In a letter sent to GameAlmighty that he claims was also sent to Microsoft Chairman Bill Gates, Thompson claims that "Beltway Sniper" Lee Boyd Malvo, currently serving multiple life sentences for his role in a notorious shooting rampage in 2002, "trained on Microsoft's Halo," and that Gates himself admitted the game's damaging potential when he said on 60 Minutes, "The cool thing about these games is that they transport you to a world you think is real."
Concluding his letter, he writes, "Here's the deal, Mr. Gates: Either Microsoft undertakes dramatic, real steps, through its marketing, wholesale, and retail operations to assure that Halo 3 is not sold, via the Internet and in stores, directly to anyone under 17, or I shall proceed to make sure that Microsoft is held to that standard by appropriate legal means. I have done that before successfully as to Best Buy, and I shall do so again as to Microsoft and all retailers of Halo 3."

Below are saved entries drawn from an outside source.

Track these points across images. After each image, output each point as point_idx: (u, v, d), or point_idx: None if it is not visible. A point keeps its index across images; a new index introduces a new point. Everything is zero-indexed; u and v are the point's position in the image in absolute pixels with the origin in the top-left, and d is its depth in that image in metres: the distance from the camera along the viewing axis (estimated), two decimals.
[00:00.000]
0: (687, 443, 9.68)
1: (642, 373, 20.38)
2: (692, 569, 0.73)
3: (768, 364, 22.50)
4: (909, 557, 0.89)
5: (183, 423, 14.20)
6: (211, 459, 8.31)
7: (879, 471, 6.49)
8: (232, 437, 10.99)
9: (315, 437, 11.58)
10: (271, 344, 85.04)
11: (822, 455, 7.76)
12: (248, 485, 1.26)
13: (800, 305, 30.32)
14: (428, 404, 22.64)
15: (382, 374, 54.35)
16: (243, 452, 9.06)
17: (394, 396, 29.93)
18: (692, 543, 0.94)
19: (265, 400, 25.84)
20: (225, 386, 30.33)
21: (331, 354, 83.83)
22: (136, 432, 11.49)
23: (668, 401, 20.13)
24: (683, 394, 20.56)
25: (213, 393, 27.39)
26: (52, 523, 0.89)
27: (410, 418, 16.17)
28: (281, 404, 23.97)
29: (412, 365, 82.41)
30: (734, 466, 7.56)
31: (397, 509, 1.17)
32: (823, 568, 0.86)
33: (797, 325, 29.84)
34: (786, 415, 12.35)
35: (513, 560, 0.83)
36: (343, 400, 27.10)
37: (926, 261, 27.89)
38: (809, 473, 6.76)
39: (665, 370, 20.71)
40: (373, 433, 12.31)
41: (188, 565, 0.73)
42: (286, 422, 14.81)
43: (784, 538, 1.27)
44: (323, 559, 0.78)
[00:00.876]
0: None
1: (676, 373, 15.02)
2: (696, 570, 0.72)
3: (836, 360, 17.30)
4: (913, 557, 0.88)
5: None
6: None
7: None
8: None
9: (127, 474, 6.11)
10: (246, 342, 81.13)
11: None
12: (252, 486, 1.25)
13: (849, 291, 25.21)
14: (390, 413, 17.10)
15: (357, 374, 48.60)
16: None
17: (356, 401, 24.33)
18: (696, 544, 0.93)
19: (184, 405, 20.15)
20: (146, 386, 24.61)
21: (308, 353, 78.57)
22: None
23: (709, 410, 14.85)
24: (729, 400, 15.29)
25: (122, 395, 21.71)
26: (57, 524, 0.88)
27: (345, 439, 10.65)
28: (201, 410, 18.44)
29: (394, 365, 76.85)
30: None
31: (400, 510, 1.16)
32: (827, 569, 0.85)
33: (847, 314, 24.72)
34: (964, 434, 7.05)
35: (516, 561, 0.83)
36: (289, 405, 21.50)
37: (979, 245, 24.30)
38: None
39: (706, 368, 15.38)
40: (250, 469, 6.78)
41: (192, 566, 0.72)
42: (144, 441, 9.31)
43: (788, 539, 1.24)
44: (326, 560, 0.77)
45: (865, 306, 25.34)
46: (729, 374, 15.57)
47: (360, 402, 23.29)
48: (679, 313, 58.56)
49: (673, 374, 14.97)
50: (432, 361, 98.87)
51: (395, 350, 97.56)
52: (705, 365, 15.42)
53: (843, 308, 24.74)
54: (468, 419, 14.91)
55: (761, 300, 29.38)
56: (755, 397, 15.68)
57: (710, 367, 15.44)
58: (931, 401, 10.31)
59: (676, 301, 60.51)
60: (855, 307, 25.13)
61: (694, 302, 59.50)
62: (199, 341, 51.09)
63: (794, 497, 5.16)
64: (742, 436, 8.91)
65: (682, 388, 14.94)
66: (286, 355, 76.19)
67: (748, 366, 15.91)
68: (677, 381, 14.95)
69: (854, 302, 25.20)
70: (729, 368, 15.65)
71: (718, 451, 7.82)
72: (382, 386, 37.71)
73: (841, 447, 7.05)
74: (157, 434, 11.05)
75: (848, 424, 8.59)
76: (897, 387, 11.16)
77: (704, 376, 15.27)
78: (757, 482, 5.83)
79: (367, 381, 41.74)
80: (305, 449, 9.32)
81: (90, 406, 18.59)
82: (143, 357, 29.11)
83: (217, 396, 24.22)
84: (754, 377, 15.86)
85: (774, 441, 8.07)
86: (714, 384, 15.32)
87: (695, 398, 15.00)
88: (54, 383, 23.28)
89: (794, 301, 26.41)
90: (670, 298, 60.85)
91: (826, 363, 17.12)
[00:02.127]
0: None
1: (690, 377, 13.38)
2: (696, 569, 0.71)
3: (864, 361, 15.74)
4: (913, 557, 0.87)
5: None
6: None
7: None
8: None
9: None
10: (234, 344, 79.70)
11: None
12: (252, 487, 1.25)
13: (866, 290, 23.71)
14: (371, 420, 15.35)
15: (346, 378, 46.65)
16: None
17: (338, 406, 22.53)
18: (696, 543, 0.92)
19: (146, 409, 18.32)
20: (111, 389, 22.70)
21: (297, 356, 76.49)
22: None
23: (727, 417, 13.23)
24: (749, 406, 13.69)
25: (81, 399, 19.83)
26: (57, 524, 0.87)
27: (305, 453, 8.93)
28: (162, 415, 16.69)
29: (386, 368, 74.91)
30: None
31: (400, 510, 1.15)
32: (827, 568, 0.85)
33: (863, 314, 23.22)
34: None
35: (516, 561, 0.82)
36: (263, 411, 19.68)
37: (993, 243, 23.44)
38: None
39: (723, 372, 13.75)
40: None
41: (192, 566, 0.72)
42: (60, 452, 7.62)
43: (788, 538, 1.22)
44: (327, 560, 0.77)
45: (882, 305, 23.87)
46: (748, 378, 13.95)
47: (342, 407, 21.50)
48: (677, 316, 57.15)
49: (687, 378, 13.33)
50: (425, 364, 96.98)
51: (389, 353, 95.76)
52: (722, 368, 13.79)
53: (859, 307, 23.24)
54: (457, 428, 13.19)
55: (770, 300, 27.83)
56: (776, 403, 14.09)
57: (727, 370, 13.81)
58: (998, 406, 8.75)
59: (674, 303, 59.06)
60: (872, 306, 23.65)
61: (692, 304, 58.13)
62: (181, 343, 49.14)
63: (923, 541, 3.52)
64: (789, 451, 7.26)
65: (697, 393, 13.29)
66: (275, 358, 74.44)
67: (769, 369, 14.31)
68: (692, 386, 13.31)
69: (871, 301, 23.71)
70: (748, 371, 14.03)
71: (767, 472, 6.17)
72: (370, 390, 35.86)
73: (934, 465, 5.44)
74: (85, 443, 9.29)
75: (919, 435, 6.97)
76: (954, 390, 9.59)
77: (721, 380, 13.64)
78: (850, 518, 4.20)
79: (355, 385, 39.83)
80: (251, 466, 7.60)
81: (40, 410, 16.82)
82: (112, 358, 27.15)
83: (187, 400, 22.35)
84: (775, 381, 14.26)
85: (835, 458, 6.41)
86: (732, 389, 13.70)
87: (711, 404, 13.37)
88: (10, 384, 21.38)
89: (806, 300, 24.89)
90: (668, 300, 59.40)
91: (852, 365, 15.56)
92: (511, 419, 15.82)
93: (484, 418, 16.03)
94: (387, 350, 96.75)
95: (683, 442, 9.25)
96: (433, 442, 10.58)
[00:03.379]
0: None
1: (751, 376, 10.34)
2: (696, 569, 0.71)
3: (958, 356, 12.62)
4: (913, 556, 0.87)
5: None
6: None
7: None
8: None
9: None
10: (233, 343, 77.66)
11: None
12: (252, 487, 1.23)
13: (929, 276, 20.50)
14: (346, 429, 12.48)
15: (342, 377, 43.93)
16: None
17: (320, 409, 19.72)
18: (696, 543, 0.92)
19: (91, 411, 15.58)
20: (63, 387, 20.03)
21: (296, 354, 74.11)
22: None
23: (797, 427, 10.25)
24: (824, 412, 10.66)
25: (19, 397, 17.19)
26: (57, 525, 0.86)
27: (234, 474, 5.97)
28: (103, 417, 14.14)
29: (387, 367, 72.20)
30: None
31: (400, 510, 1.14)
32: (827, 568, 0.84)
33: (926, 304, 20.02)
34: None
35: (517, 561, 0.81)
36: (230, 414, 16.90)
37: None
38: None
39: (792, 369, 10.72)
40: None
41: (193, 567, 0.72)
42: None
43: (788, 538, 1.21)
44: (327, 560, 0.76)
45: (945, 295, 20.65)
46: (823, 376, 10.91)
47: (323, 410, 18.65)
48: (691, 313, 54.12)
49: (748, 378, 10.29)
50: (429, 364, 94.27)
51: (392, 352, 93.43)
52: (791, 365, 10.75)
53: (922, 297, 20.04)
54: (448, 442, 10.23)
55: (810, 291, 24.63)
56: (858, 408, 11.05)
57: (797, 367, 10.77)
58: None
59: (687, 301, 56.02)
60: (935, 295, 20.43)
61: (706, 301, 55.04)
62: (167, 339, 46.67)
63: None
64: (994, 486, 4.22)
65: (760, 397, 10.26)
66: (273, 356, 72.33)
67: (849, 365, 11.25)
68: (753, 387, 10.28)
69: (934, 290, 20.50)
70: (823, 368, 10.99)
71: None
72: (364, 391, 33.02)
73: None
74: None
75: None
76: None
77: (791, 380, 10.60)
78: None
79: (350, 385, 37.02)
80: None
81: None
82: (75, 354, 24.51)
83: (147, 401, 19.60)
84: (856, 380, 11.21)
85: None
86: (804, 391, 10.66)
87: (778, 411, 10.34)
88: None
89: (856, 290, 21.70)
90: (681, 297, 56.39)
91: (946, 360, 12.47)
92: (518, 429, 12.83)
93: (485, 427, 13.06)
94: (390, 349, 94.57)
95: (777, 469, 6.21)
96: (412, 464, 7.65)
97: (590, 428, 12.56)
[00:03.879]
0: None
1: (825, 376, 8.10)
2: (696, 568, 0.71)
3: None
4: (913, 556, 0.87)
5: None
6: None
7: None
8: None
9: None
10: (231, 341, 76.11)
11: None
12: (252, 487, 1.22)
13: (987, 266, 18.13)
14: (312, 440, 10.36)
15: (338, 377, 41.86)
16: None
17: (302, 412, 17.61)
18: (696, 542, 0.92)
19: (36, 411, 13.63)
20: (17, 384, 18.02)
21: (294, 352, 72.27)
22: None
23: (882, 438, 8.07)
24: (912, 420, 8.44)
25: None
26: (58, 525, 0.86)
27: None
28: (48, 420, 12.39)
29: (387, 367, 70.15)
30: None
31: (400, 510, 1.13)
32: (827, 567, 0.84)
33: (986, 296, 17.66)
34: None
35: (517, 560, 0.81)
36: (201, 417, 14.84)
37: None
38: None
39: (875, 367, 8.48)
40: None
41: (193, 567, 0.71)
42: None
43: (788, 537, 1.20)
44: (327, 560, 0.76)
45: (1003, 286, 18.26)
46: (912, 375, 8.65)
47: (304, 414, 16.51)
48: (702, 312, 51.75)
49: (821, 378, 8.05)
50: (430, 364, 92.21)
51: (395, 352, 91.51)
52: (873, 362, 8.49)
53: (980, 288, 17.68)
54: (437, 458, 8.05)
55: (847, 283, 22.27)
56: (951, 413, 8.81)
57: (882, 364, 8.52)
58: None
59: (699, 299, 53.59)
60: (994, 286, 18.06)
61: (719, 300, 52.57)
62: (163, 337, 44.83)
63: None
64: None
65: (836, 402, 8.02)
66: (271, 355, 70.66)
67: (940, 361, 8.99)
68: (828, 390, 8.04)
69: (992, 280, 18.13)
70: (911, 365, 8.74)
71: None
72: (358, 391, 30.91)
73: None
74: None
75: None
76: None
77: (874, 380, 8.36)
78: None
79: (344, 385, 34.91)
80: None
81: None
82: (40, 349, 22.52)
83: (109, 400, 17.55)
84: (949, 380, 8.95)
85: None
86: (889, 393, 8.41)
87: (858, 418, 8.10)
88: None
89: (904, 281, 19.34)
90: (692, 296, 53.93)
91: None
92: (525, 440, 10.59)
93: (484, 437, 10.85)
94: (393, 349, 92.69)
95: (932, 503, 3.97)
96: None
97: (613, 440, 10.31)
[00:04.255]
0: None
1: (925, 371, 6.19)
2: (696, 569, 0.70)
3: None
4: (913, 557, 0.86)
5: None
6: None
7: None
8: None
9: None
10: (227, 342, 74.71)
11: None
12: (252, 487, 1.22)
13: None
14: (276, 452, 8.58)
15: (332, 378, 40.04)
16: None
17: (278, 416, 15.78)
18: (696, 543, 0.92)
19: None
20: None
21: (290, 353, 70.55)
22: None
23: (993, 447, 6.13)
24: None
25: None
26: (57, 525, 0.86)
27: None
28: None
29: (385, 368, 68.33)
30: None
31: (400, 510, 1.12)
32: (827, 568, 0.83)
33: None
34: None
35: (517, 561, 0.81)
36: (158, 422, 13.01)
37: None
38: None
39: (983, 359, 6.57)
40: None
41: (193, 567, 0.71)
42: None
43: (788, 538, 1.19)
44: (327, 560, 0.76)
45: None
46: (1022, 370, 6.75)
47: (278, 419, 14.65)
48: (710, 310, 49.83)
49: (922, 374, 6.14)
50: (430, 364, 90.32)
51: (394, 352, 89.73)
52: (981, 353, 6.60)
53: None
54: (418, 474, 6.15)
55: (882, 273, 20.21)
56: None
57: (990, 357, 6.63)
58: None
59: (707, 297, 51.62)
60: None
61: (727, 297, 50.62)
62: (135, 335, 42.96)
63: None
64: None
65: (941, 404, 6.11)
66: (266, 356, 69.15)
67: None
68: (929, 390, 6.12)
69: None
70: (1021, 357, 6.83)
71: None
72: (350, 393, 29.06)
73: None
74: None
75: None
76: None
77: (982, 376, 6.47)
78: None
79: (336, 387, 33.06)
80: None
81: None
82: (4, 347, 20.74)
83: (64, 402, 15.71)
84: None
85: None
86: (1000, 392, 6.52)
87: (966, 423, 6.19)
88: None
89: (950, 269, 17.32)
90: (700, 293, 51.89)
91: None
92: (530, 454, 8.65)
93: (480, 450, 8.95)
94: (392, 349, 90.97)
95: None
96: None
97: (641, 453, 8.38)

Thompson's legal "successes" are dubious at best; while he has at times caused a stir in the industry with his fiery rhetoric and ability to herd like-minded individuals, much of what he has said and done has proven to be either empty threats or legally unenforceable. He was "preemptively sued" by Take-Two Games and is now effectively barred from suing them, and a Thompson-authored videogame law in Louisiana was recently struck down due to egregious First Amendment infringements. He has faced numerous allegations of professional misconduct over the years, and in February of this year, the Florida Bar began disbarment proceedings against him.